Acting Chief of Police Don Hayes, Alexandria City Public Schools Superintendent Dr. Gregory Hutchings, School Board Chair Meagan Alderton, Alexandria City High School Executive Principal Peter Balas and ACPS Security Chief John Contreras had been invited to speak at the meeting with Balas, Hutchings, Alderton and Contreras specifically requesting that Council restore the SROs to the schools.  

As details of the motion were hammered out, Bennet-Parker requested that should 

ACPS Superintendent Gregory Hutchings speaks at the Oct. 12 City Council meeting regarding School Resource Officers.

 

SROs be reinstated, they should not be armed.

“It can’t be done,” Hayes replied. “These are police officers that need to be able to protect themselves at all times with the weapon that they have been trained with.”

Prior to the motion and subsequent vote regarding SROs, a frustrated Mayor Justin Wilson voiced his displeasure for the tone of the discussion.

“I can’t think of a bigger waste of time than what just happened for the last three hours,” Wilson said. “I thought we were going to have a productive conversation about how we move forward in our community about a problem we are hearing from far too many from both sides of the SRO decision. We did not have that. We had a discussion where we were all trying to score points on an issue that was decided back in the spring.”

Wilson continued, “I was hopeful we would have dialogue about how the two bodies could work together and that didn’t happen. This is not the way we collaborate with another elected body, not the way we work with our police department. This sucks. This is disastrous.”

The first few weeks of the school year has seen an escalation of violence at or near ACHS, including two recent shootings nearby the school that involved juveniles. In response, the four council members who voted earlier this year to end the SRO program - Bennett-Parker, Aguirre, Seifeldein and John Chapman -- released a joint statement just minutes prior to the start of the meeting with alternative proposals to SROs.

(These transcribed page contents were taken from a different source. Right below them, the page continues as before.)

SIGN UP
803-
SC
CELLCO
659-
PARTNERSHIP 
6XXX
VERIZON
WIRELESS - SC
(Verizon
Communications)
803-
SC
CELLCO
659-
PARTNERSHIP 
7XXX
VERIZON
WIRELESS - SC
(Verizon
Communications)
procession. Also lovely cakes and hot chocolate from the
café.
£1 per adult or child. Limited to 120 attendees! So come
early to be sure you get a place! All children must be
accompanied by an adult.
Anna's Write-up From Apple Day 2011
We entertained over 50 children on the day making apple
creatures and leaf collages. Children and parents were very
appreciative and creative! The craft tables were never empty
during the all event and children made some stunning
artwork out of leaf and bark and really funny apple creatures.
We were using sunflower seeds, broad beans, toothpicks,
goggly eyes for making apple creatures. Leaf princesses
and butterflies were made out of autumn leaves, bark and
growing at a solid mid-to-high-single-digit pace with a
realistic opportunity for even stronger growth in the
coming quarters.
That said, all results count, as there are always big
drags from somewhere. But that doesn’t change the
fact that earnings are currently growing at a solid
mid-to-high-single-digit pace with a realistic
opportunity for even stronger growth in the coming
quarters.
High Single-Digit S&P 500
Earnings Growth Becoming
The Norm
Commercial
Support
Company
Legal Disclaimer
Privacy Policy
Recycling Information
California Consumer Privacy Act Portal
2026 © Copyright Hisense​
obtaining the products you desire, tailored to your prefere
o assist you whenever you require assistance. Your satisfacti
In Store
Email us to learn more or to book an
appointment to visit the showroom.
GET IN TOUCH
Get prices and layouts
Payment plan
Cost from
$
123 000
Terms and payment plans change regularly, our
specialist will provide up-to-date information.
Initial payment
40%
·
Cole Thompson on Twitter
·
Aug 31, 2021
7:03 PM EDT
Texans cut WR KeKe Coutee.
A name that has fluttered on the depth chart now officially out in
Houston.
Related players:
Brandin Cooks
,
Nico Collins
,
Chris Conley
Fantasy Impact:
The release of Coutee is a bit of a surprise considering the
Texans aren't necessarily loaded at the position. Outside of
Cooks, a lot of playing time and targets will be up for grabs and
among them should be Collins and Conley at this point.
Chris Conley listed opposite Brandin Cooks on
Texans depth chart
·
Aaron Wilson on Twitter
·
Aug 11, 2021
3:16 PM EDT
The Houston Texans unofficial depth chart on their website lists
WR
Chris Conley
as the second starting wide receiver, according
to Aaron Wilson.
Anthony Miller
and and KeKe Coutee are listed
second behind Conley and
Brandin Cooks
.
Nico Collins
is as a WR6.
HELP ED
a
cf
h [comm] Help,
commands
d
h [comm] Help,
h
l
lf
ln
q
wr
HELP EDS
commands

In part, the statement read: “We will not be reimplementing the SRO program, but we offer instead a new path forward. We propose to add additional resources ... for ACPS to implement a holistic student health and safety solution, which includes a transitional period, immediate and ongoing support, and a long-term solution to begin in the 2022-2023 school year.”

However, not everyone, including Balas, received the statement prior to the council meeting, causing confusion and frustration and the statement was not mentioned during the marathon SRO debate.

Contreras noted that ACHS, along with George Washington and Hammond middle schools, has school security officers on campus. But Hutchings was quick to point out that SSOs, along with counselors, teachers, administrators and mental health professionals are not trained to handle guns, gang initiations, sexual assault and other more serious violations.

A regional and national debate about police in schools cites data that shows disproportionate effects of police on minority students and students with disabilities, and lack of data that SROs have resulted in safer schools.

At the end of the night, the motion carried to temporarily restore the SROs under the previous memorandum of understanding with the city but also instructed city staff to determine the cost of the alternative measures in the proposal by Aguirre, Bennett-Parker, Chapman and Seifeldein.

In noting the ongoing search for a new city manager, Wilson expressed his disillusionment in the impression left on anyone who observed the contentious tone of the evening.

“What person would watch this meeting tonight and say this is where I want to send my kids -- a school system that is governed by this relationship?” Wilson asked in frustration. “What city manager would say this is an environment I want to step into? This is horrible.”